Car ce qui a véritablement causé problèmes aux première communautés
chrétiennes ne fut pas "la vénération" des sources pour
leur pouvoir guérisseurs et bienfaisants, mais bien
"l'adoration" et l'assimilation de ces lieux à quelques dieux
ou déesses interdites par le nouveau culte chrétien dominant.
Henri Boudet a encore raison quand il nous apprend que
si ces vierges ont remplacé de potentiels cultes, ce ne sont pas forcément ceux,
primitifs des celtes. Car il n'existe pratiquement pas de vierges noires en
Bretagne, pays celte et fortement christianisé. Au contraire, les
vierges noires sont très présentes sur les voies d'introduction de la
culture gréco-latine en France (Marseille, vallée du Rhône et
Roussillon), laissant plutôt supposer un remplacement de divinités
propres aux conquérants ou commerçants par le culte Marial.
Ainsi,
les déesses mères étaient le plus souvent représentées seules,
parfois en état de gestation, alors que les vierges noires nous
présentent toujours leur fils à la manière d'Isis présentant Horus.

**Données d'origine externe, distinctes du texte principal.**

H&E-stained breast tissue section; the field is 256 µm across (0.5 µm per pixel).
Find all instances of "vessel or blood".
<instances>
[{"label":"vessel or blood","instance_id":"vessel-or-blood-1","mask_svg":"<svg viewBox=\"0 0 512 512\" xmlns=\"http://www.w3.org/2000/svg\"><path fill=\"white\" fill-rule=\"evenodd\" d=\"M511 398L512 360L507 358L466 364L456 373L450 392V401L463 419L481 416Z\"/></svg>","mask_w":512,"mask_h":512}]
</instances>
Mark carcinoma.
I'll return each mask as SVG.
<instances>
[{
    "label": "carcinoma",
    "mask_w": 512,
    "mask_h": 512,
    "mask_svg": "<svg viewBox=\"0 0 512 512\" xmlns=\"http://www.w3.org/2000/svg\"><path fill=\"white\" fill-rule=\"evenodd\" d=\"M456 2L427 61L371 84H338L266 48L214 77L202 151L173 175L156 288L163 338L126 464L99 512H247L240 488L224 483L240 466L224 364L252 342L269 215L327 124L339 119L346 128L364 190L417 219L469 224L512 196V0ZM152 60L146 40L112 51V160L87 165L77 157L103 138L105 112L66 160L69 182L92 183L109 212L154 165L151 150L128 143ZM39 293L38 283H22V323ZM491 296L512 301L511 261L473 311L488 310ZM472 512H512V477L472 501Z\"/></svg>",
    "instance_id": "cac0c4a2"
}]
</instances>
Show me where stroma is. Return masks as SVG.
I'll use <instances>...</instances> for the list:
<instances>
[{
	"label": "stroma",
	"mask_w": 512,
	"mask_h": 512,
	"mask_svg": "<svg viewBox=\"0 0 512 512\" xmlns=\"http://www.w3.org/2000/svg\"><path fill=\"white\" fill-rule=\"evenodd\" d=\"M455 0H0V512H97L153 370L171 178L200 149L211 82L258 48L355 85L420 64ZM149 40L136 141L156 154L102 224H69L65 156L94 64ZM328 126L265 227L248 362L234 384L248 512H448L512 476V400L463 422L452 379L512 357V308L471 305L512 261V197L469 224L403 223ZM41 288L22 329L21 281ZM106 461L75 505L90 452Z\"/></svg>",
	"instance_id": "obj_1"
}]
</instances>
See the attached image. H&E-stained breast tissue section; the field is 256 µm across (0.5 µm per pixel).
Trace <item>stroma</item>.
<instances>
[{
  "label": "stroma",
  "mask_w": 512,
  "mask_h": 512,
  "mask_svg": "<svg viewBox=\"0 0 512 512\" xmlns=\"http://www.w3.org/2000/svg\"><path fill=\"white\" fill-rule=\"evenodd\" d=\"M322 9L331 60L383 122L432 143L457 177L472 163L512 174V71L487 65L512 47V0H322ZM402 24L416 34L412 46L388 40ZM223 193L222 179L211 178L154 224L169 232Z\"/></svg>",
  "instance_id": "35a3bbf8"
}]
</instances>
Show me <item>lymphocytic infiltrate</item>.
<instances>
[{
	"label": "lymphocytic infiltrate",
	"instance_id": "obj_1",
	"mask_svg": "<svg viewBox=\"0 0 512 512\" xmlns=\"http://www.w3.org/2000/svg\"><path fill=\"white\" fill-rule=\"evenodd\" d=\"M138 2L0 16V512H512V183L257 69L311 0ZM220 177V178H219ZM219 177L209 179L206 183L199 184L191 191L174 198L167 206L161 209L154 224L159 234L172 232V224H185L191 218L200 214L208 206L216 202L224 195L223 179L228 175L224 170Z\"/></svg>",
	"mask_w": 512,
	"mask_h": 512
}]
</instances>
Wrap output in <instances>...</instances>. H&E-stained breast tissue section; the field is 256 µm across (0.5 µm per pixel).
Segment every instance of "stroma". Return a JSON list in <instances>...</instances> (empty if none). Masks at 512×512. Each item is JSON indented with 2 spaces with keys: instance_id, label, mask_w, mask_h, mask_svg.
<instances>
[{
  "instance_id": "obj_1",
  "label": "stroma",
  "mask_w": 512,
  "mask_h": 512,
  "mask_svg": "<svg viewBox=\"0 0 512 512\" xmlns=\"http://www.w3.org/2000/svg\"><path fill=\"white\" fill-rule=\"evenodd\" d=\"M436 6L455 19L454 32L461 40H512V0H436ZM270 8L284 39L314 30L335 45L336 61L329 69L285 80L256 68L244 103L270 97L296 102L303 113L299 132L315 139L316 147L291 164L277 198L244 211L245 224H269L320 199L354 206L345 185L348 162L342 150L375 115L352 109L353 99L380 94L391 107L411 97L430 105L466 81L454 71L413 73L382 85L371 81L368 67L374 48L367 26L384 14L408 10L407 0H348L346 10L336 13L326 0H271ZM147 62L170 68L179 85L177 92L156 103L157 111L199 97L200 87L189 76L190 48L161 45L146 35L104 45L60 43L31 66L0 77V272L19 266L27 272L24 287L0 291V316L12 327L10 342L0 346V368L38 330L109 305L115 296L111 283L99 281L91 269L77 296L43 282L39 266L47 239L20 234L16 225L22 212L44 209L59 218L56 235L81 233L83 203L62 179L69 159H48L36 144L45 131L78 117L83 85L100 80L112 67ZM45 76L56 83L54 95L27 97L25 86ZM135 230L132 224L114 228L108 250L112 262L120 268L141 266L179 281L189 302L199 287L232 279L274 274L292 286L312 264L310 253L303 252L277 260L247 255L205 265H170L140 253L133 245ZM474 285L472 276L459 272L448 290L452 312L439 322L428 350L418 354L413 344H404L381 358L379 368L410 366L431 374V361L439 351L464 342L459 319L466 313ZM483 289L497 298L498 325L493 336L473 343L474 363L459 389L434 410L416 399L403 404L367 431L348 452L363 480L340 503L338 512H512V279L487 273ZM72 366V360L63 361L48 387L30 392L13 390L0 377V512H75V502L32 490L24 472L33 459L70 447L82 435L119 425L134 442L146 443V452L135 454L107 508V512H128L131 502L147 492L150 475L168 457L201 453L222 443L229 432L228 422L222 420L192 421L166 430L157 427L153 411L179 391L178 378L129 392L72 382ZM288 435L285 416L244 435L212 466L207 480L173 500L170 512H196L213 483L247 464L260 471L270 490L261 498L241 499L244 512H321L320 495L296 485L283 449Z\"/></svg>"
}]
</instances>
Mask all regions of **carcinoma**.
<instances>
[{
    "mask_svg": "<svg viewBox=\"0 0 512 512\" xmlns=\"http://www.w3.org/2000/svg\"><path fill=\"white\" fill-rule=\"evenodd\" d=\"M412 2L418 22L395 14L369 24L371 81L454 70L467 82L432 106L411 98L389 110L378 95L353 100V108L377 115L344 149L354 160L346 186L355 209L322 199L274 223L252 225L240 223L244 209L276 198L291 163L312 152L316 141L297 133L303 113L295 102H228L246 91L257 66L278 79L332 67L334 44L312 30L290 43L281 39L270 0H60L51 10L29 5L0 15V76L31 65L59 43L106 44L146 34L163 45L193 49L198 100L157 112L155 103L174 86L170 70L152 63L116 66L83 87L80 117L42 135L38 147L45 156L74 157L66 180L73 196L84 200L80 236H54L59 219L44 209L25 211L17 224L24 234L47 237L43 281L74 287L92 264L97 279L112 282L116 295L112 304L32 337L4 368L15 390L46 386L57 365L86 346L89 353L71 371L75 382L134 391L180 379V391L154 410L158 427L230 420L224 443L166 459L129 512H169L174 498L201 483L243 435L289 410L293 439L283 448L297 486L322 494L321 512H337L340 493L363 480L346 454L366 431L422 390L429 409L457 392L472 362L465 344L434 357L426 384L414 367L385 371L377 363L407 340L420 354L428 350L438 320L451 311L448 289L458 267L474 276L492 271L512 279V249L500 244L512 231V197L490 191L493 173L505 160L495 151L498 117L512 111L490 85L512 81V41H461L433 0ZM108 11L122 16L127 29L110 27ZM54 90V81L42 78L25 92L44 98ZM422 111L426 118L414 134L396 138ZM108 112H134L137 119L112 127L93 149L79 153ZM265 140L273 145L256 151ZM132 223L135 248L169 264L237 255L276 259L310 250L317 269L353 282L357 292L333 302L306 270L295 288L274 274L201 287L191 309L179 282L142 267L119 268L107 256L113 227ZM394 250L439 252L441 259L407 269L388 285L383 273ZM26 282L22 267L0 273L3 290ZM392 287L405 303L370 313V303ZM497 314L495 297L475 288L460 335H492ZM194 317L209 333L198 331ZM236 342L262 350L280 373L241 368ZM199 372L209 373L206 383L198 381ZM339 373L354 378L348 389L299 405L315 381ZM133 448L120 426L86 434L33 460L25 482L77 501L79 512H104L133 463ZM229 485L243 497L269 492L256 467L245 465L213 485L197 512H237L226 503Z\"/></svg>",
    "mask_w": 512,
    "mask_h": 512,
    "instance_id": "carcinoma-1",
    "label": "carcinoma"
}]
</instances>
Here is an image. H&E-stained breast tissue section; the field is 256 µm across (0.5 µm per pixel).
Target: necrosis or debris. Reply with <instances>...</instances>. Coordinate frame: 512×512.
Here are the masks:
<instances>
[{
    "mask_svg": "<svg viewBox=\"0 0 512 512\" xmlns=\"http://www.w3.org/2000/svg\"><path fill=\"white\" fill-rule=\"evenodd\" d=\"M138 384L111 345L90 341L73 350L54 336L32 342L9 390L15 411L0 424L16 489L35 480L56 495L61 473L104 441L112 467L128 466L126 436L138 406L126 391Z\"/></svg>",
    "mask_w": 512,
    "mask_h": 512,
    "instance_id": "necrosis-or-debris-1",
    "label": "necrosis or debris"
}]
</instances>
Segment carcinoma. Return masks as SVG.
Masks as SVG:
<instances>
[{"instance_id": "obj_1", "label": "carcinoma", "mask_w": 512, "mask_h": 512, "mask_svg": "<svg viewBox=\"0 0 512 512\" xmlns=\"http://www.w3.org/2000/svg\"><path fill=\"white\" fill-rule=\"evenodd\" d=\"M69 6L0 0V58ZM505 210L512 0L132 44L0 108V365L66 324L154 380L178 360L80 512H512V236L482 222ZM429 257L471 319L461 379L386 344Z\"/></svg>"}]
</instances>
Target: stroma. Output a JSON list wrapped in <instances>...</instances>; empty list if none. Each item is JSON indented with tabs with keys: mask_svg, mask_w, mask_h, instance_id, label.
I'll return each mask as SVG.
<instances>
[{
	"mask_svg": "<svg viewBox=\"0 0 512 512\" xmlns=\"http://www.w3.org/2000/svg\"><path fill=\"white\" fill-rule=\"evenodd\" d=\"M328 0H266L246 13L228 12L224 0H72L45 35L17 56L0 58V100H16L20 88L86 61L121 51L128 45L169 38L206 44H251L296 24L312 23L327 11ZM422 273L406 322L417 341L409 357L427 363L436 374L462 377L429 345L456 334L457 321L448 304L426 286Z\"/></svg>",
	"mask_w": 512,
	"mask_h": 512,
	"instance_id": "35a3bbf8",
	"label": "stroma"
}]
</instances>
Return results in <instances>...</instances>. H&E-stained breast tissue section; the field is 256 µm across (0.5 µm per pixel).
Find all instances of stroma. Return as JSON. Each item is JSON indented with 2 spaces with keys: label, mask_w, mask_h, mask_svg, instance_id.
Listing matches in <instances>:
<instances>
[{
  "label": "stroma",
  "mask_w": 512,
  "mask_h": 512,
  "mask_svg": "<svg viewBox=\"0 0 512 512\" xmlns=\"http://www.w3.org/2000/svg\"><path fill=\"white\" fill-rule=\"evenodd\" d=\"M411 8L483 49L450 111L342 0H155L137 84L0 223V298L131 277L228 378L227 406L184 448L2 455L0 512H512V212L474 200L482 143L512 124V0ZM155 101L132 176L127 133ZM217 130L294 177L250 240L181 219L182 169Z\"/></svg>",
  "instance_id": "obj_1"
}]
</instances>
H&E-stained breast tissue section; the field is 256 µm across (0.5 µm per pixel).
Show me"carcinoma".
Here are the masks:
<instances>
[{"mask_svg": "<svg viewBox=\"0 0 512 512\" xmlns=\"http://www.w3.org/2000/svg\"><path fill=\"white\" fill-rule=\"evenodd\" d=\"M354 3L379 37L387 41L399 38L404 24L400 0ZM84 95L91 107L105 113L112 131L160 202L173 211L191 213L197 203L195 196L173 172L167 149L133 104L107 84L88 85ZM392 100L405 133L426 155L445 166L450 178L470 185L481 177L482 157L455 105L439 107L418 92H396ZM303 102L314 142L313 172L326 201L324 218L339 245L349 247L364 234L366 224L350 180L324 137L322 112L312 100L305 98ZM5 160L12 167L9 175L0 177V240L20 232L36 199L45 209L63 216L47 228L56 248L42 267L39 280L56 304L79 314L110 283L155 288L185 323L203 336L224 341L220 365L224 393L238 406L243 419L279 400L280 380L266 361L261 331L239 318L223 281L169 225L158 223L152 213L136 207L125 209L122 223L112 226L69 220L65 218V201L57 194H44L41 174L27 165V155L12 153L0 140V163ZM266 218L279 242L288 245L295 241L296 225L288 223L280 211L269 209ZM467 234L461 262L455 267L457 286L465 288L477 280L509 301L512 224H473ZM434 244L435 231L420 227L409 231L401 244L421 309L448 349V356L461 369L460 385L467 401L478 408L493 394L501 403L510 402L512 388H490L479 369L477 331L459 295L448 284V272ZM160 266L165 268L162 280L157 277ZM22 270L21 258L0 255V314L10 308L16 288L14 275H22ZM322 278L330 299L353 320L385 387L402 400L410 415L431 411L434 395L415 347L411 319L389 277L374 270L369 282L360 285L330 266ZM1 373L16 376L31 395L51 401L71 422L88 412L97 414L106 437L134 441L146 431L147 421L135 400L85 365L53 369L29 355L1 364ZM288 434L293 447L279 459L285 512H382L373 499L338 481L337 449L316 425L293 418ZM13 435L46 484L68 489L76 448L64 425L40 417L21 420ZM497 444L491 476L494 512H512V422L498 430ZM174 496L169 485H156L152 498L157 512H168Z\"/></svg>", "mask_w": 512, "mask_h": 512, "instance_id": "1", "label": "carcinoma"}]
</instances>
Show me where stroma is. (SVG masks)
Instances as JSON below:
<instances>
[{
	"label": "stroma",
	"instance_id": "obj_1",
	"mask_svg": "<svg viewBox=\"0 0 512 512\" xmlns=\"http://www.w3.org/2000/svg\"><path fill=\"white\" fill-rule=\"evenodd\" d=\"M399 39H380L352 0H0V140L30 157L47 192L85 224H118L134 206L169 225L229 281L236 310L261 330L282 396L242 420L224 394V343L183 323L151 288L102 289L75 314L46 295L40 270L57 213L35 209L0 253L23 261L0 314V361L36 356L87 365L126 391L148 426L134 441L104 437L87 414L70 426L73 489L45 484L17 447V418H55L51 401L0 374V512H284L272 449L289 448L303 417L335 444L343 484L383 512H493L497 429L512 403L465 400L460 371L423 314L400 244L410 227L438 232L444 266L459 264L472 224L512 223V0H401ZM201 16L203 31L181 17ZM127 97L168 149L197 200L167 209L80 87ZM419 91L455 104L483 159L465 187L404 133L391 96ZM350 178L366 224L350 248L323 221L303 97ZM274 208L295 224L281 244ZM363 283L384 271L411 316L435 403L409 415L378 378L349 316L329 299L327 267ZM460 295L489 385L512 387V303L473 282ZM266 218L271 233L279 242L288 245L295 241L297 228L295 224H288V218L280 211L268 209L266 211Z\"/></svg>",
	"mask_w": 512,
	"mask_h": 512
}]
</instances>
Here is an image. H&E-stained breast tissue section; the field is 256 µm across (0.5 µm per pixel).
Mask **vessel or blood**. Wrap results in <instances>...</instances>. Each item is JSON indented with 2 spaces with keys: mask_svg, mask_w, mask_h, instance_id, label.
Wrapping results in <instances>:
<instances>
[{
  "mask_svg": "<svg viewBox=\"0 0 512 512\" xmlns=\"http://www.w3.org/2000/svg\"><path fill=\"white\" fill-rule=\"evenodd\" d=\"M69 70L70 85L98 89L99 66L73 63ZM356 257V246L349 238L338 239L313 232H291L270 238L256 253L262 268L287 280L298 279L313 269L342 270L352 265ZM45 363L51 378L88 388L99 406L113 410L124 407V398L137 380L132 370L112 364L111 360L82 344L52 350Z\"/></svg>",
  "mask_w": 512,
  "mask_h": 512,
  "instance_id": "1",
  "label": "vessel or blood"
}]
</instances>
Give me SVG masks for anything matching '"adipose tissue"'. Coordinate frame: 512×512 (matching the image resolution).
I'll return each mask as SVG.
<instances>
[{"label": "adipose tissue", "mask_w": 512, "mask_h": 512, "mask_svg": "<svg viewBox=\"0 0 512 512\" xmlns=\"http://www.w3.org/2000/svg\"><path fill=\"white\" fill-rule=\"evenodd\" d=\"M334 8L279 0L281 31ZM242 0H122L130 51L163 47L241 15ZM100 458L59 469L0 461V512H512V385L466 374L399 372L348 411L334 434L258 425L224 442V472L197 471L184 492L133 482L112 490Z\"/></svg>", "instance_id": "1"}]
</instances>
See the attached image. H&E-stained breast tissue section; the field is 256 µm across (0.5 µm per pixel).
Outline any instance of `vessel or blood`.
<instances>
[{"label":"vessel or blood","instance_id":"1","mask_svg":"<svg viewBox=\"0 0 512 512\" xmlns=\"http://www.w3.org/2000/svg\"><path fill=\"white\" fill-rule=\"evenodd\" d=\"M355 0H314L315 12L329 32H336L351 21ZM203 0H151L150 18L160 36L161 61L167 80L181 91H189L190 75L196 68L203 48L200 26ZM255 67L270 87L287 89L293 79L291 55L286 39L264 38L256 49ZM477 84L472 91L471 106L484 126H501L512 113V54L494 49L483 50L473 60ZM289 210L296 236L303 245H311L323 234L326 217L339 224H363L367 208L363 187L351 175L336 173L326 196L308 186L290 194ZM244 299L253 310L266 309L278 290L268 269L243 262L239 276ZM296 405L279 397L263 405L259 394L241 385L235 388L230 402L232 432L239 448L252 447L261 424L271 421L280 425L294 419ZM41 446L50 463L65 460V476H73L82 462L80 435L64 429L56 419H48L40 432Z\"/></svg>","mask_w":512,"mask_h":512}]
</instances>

Il est étonnant que lors de leur destruction par la furie
révolutionnaire, ces vierges aient été brûlées aux cris de "A
mort l'égyptienne" ! Très probablement donc ces Vierges ont en
effet remplacé des déesses "adorées" par les conquérants
romains ou des commerçants grecs ou phéniciens.
Le culte ancien de la grande Mère Cybèle fut sûrement lié à un
culte plus ancien encore autour de l'eau, il était tout
particulièrement lié à celui du taureau. Le syncrétisme religieux
s'est servi de cette mémoire populaire à Belissima-Cybèle, Astarté,
Démeter ou
encore Perséphone, Isis ou Artémis... grandes reines de fertilité et de guérison,
(noires aussi parfois comme Isis ou Démeter) pour y
substituer plus tardivement et de déesses en déesses, Marie.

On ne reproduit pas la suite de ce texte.